*** DATA FOR THE TASK Section Begins ***

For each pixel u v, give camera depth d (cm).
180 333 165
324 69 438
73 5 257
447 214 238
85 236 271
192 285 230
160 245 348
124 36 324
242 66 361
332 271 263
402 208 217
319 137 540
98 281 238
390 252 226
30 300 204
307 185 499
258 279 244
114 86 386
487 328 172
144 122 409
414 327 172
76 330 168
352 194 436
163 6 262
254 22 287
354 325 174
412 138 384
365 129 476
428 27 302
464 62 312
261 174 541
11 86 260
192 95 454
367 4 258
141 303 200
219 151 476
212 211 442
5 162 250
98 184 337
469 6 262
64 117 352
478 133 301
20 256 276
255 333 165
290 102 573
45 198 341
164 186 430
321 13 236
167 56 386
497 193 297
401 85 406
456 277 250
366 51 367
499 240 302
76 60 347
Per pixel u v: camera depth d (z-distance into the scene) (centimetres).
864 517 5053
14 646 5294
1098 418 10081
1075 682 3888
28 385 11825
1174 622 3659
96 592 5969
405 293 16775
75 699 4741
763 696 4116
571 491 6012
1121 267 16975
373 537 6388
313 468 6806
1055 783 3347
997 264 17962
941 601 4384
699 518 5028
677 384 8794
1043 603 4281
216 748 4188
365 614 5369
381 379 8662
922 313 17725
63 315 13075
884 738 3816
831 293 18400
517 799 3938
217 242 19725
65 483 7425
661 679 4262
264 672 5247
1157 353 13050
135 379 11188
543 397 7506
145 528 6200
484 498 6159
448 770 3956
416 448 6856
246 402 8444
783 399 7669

*** DATA FOR THE TASK Section Ends ***

→ **DESCRIPTION OF THE TASK**: Exactly the lines from the one containing "677 384 8794" to the final line of the entries must be restated, and no others.

→ **WRITTEN ANSWER**:
677 384 8794
1043 603 4281
216 748 4188
365 614 5369
381 379 8662
922 313 17725
63 315 13075
884 738 3816
831 293 18400
517 799 3938
217 242 19725
65 483 7425
661 679 4262
264 672 5247
1157 353 13050
135 379 11188
543 397 7506
145 528 6200
484 498 6159
448 770 3956
416 448 6856
246 402 8444
783 399 7669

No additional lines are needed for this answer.